[PS-2.2] Illusory correlations and the acquisition of probabilistic linguistic variation

Saldana, C. , Loy, J. & Smith, K.

Centre for Language Evolution, The University of Edinburgh

Subjective correlations that exaggerate objectively presented contingencies are known as illusory correlations. While they are a well-documented phenomenon in social-cognition, little is known about their role in language learning, particularly in the context of probabilistic variation. In this paper we explore how the frequency of categories within a cue affects the emergence or accentuation of correlations between linguistic variants and contextual cues. We test this across three artificial language learning experiments, manipulating the frequency distribution of two categories within a cue (50%-50% or 25%-75%). Participants are trained and tested on two plural marker variants. In Experiment 1, the two variants are equally frequent across cue categories (no majority variant).

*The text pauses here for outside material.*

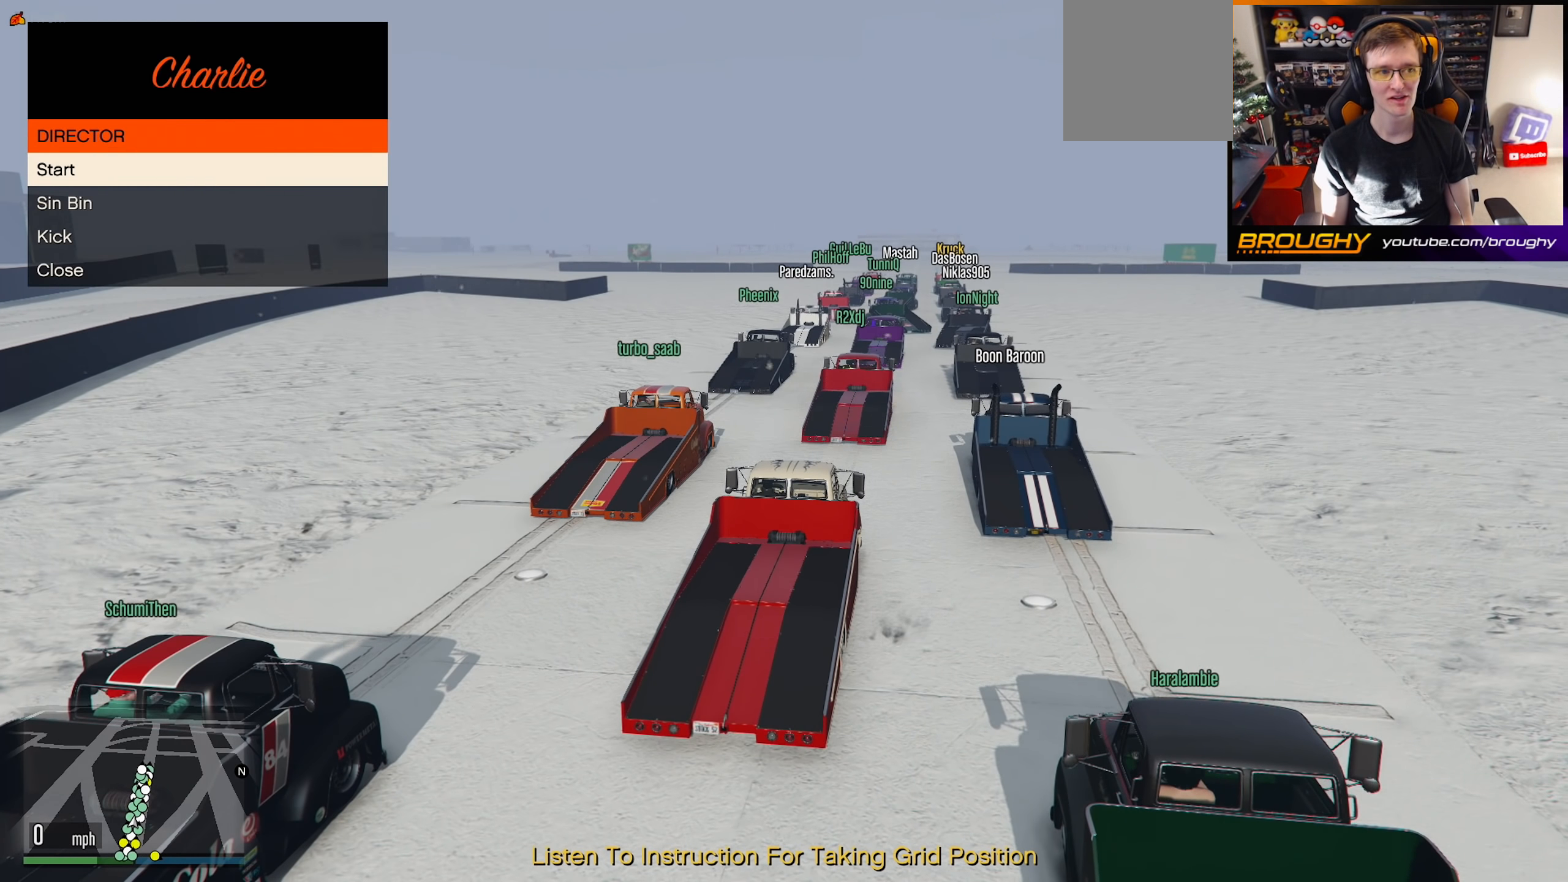
{"buttons": ["A"], "left_stick": "center", "right_stick": "center", "events": [[450, "A", "down"]]}
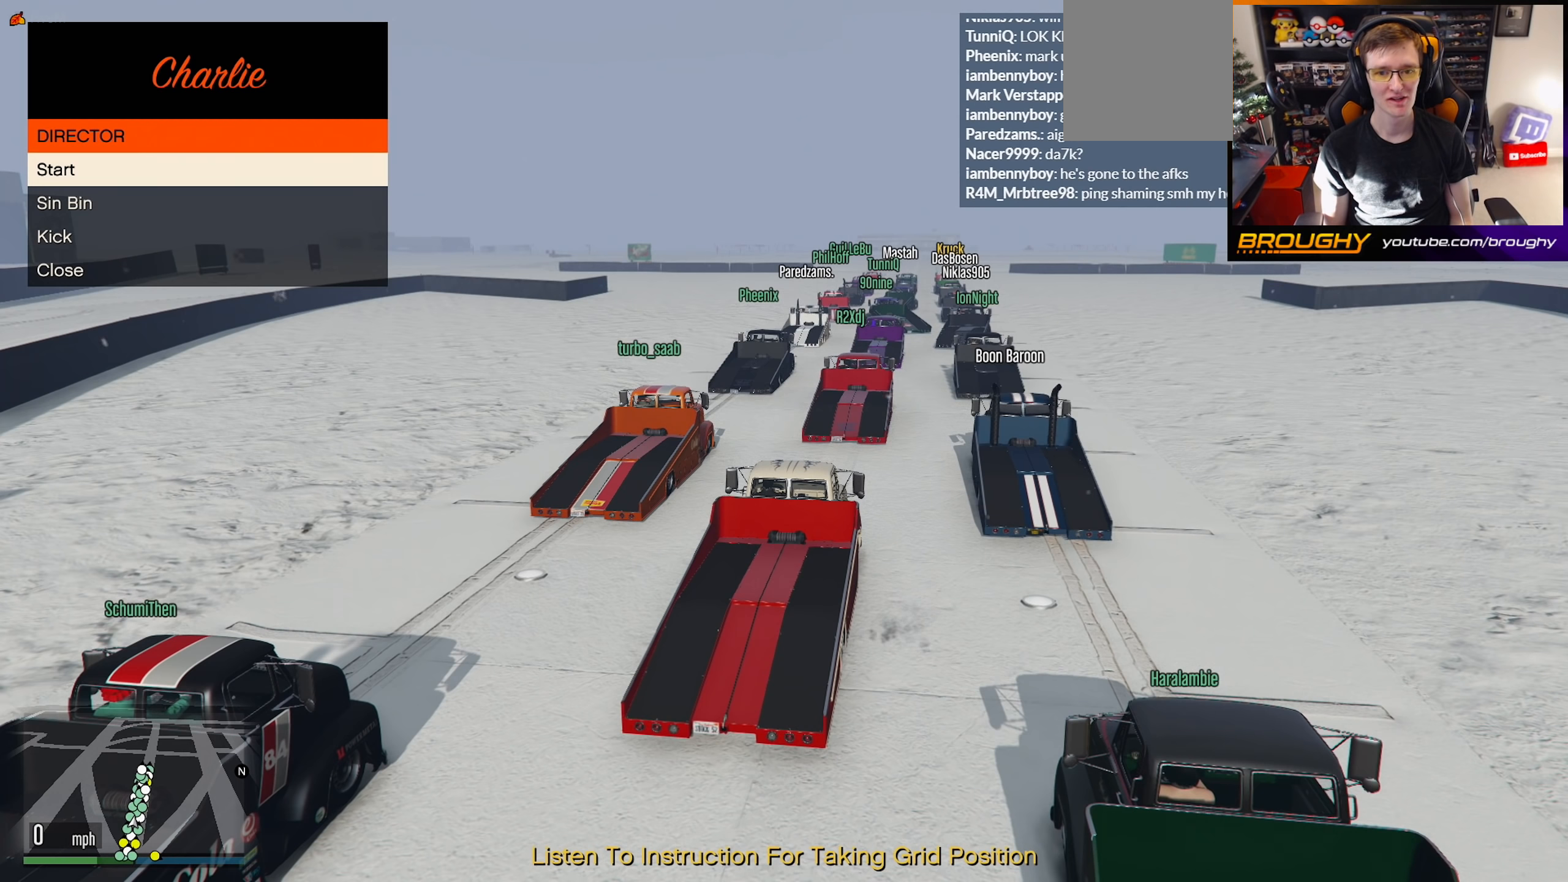
{"buttons": [], "left_stick": "center", "right_stick": "center", "events": [[67, "A", "up"]]}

In Experiment 2, we skew the distribution of variants equally across cue categories (same majority variant) . In Experiment 3, we probabilistically condition variants on cue category (the majority variant within a category is the minority within the other and vice versa). We conduct these experiments across different cue types: semantic (animate vs. inanimate referents) and social (male vs. female speakers). Results suggest that learners are sensitive to the distribution of cue categories in the learning and formation of conditioned variation, and more so with semantic than with social cues.